The Ad Council and the US Department of Health and Human Services are facing criticism that their ads against obesity are too soft, “namby-pamby” and wimpy to do any good. We’ve all seen the ads that show people finding lumpy-looking fat blobs here and there, and being told that they are love handles that someone lost taking the stairs or doing some other activity. The ads are cutesy – a far cry from the ads against drug use and tobacco that show much more graphic images of wasted life.
It’s easy to see why the ads against obesity are so much less intense. For one, there’s power in numbers. More than two thirds of American adults are overweight, and the numbers are increasing every year. Compare that with only a quarter of Americans who smoke cigarettes and even fewer who use illegal drugs.
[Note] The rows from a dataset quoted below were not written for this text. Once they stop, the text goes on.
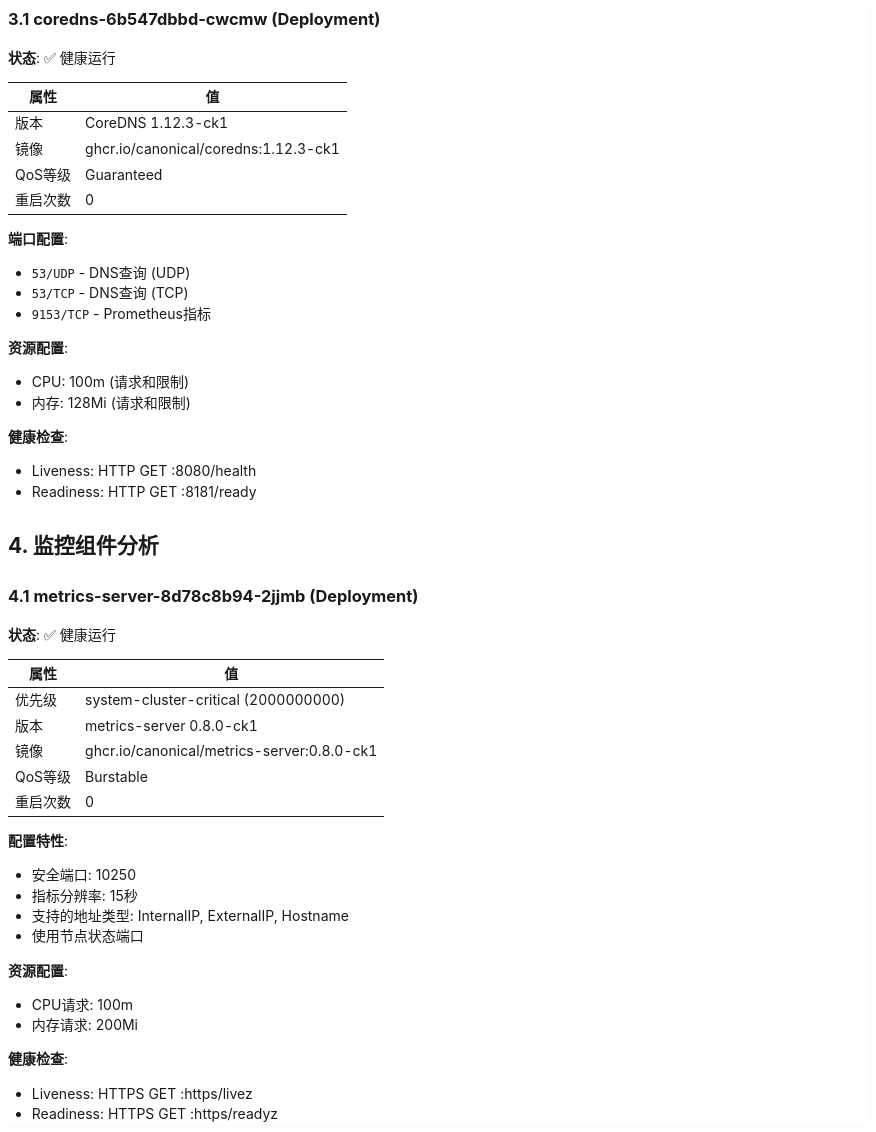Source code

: ### 3.1 coredns-6b547dbbd-cwcmw (Deployment)
**状态**: ✅ 健康运行

| 属性 | 值 |
|------|-----|
| 版本 | CoreDNS 1.12.3-ck1 |
| 镜像 | ghcr.io/canonical/coredns:1.12.3-ck1 |
| QoS等级 | Guaranteed |
| 重启次数 | 0 |

**端口配置**:
- `53/UDP` - DNS查询 (UDP)
- `53/TCP` - DNS查询 (TCP)
- `9153/TCP` - Prometheus指标

**资源配置**:
- CPU: 100m (请求和限制)
- 内存: 128Mi (请求和限制)

**健康检查**:
- Liveness: HTTP GET :8080/health
- Readiness: HTTP GET :8181/ready

## 4. 监控组件分析

### 4.1 metrics-server-8d78c8b94-2jjmb (Deployment)
**状态**: ✅ 健康运行

| 属性 | 值 |
|------|-----|
| 优先级 | system-cluster-critical (2000000000) |
| 版本 | metrics-server 0.8.0-ck1 |
| 镜像 | ghcr.io/canonical/metrics-server:0.8.0-ck1 |
| QoS等级 | Burstable |
| 重启次数 | 0 |

**配置特性**:
- 安全端口: 10250
- 指标分辨率: 15秒
- 支持的地址类型: InternalIP, ExternalIP, Hostname
- 使用节点状态端口

**资源配置**:
- CPU请求: 100m
- 内存请求: 200Mi

**健康检查**:
- Liveness: HTTPS GET :https/livez
- Readiness: HTTPS GET :https/readyz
It’s easy to target a minority group with hard-hitting ads. It’s a lot more challenging to have the gumption to go up against the majority of the country and tell them that they’re making serious mistakes that are going to have long-term health and financial consequences.
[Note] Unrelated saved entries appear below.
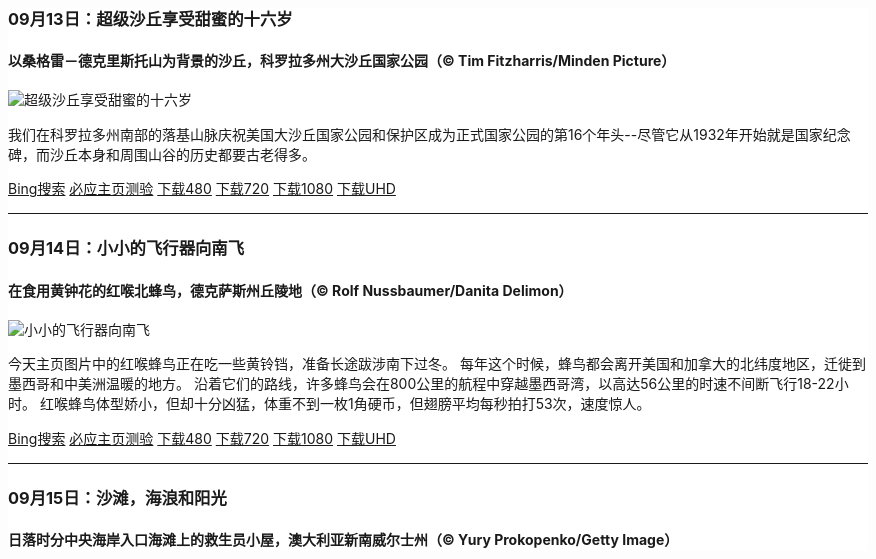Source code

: ### 09月13日：超级沙丘享受甜蜜的十六岁
#### 以桑格雷－德克里斯托山为背景的沙丘，科罗拉多州大沙丘国家公园（© Tim Fitzharris/Minden Picture）

![超级沙丘享受甜蜜的十六岁](https://cn.bing.com/th?id=OHR.SangreCristoDunes_ZH-CN7193190503_800x480.jpg&rf=LaDigue_800x480.jpg "超级沙丘享受甜蜜的十六岁")

我们在科罗拉多州南部的落基山脉庆祝美国大沙丘国家公园和保护区成为正式国家公园的第16个年头--尽管它从1932年开始就是国家纪念碑，而沙丘本身和周围山谷的历史都要古老得多。



[Bing搜索](https://cn.bing.com/search?q=%E8%B6%85%E7%BA%A7%E6%B2%99%E4%B8%98%E4%BA%AB%E5%8F%97%E7%94%9C%E8%9C%9C%E7%9A%84%E5%8D%81%E5%85%AD%E5%B2%81&form=hpcapt&filters=HpDate:"20200912_1600" "Bing Wallpaper 2020 9月 13")
[必应主页测验](https://cn.bing.comsearch?q=Bing+homepage+quiz&filters=WQOskey:"HPQuiz_20200913_SangreCristoDunes"&FORM=HPQUIZ "必应主页测验 2020 9月 13")
[下载480](https://cn.bing.com/th?id=OHR.SangreCristoDunes_ZH-CN7193190503_800x480.jpg&rf=LaDigue_800x480.jpg "以桑格雷－德克里斯托山为背景的沙丘，科罗拉多州大沙丘国家公园")
[下载720](https://cn.bing.com/th?id=OHR.SangreCristoDunes_ZH-CN7193190503_1280x720.jpg&rf=LaDigue_1280x720.jpg "以桑格雷－德克里斯托山为背景的沙丘，科罗拉多州大沙丘国家公园")
[下载1080](https://cn.bing.com/th?id=OHR.SangreCristoDunes_ZH-CN7193190503_1920x1080.jpg&rf=LaDigue_1920x1080.jpg "以桑格雷－德克里斯托山为背景的沙丘，科罗拉多州大沙丘国家公园")
[下载UHD](https://cn.bing.com/th?id=OHR.SangreCristoDunes_ZH-CN7193190503_UHD.jpg&rf=LaDigue_UHD.jpg "以桑格雷－德克里斯托山为背景的沙丘，科罗拉多州大沙丘国家公园")

---
### 09月14日：小小的飞行器向南飞
#### 在食用黄钟花的红喉北蜂鸟，德克萨斯州丘陵地（© Rolf Nussbaumer/Danita Delimon）

![小小的飞行器向南飞](https://cn.bing.com/th?id=OHR.YellowBells_ZH-CN7296699570_800x480.jpg&rf=LaDigue_800x480.jpg "小小的飞行器向南飞")

今天主页图片中的红喉蜂鸟正在吃一些黄铃铛，准备长途跋涉南下过冬。 每年这个时候，蜂鸟都会离开美国和加拿大的北纬度地区，迁徙到墨西哥和中美洲温暖的地方。 沿着它们的路线，许多蜂鸟会在800公里的航程中穿越墨西哥湾，以高达56公里的时速不间断飞行18-22小时。 红喉蜂鸟体型娇小，但却十分凶猛，体重不到一枚1角硬币，但翅膀平均每秒拍打53次，速度惊人。



[Bing搜索](https://cn.bing.com/search?q=%E5%B0%8F%E5%B0%8F%E7%9A%84%E9%A3%9E%E8%A1%8C%E5%99%A8%E5%90%91%E5%8D%97%E9%A3%9E&form=hpcapt&filters=HpDate:"20200913_1600" "Bing Wallpaper 2020 9月 14")
[必应主页测验](https://cn.bing.comsearch?q=Bing+homepage+quiz&filters=WQOskey:"HPQuiz_20200914_YellowBells"&FORM=HPQUIZ "必应主页测验 2020 9月 14")
[下载480](https://cn.bing.com/th?id=OHR.YellowBells_ZH-CN7296699570_800x480.jpg&rf=LaDigue_800x480.jpg "在食用黄钟花的红喉北蜂鸟，德克萨斯州丘陵地")
[下载720](https://cn.bing.com/th?id=OHR.YellowBells_ZH-CN7296699570_1280x720.jpg&rf=LaDigue_1280x720.jpg "在食用黄钟花的红喉北蜂鸟，德克萨斯州丘陵地")
[下载1080](https://cn.bing.com/th?id=OHR.YellowBells_ZH-CN7296699570_1920x1080.jpg&rf=LaDigue_1920x1080.jpg "在食用黄钟花的红喉北蜂鸟，德克萨斯州丘陵地")
[下载UHD](https://cn.bing.com/th?id=OHR.YellowBells_ZH-CN7296699570_UHD.jpg&rf=LaDigue_UHD.jpg "在食用黄钟花的红喉北蜂鸟，德克萨斯州丘陵地")

---
### 09月15日：沙滩，海浪和阳光
#### 日落时分中央海岸入口海滩上的救生员小屋，澳大利亚新南威尔士州（© Yury Prokopenko/Getty Image）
Health experts love to talk about the problems that obesity is causing (especially in the health insurance industry). But the messages are very mixed. Pick up any health-oriented magazine and you’ll find an article with all sorts of tips on how to lose weight and keep it off, followed immediately by an article about loving your body regardless of its size. So which is it – should we lose weight in order to be healthy, or should we learn to love our overweight bodies? I think these mixed signals are especially pronounced in publications aimed at women.
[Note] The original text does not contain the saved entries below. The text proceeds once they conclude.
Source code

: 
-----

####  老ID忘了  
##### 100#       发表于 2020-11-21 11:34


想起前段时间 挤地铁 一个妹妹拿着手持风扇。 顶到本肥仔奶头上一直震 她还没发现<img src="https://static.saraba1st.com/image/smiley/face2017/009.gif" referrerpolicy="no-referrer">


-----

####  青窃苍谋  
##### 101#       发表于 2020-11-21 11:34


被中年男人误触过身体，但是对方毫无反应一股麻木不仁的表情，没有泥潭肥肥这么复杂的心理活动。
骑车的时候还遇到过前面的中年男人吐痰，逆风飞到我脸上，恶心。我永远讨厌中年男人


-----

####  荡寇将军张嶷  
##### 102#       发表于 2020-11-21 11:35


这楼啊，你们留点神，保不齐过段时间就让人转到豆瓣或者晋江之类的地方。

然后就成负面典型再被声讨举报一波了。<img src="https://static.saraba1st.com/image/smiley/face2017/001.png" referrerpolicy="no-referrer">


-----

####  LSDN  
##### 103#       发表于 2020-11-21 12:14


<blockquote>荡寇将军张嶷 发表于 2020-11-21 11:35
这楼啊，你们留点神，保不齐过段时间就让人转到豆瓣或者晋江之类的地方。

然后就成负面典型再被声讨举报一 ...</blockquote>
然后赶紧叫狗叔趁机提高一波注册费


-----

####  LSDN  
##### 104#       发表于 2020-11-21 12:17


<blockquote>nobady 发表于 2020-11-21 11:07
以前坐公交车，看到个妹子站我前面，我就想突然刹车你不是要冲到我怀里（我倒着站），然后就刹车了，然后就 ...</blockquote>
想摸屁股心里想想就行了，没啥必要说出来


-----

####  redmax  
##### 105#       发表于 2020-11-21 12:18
The ADA has classified morbid obesity as a disability, which makes it even harder to go after it with harsh advertising campaigns. We’re telling people who are 150 pounds overweight that they have a disability (implying that there isn’t anything they can do about it, and that they are protected by law against discrimination) which makes it hard to then send them the message that they absolutely must do something about it for the sake of their own lives.
Then there’s the financial aspect of being healthy. Let’s face it – eating well is a lot more expensive than eating junk. A person can live on $50/month eating nothing but ramen noodles and ding dongs. White pasta is half the price of the whole grain variety. A Totinos pizza will fill you up for $1.75, and so will a couple items from a fast food dollar menu. And make you fat in the process. When people are already stretching their budgets to cover basic necessities, it’s not realistic to expect them to suddenly double or triple their grocery bill in order to switch to more healthful foods.
So the question remains – does the Department of Health and Human Services really want to change the obesity levels in this country, or are the ads just paying lip service to a nice thought? Perhaps instead of subsidizing wheat and corn production, the government could start offering substantial subsidies to farmers who produce vegetables for human (not livestock) consumption, and help lower the prices on produce. They could tax junk foods and use the revenue to subsidize the cost of healthful food items, bringing them within the reach of more consumers. Safe, government funded recreation centers could be built in neighborhoods where it’s not safe to exercise outdoors. There are lots of concrete things we could be doing instead of -or in addition to – the feel-good ads.
It’s interesting to note that the federal health department and the Ad Council are part of the “Coalition for Health Children” which counts among their members Coca Cola, PepsiCo, the Hershey Co. and the National Confectioners Association. The coalition claims that there’s no conflict of interest there, but it’s hard to see how there wouldn’t be.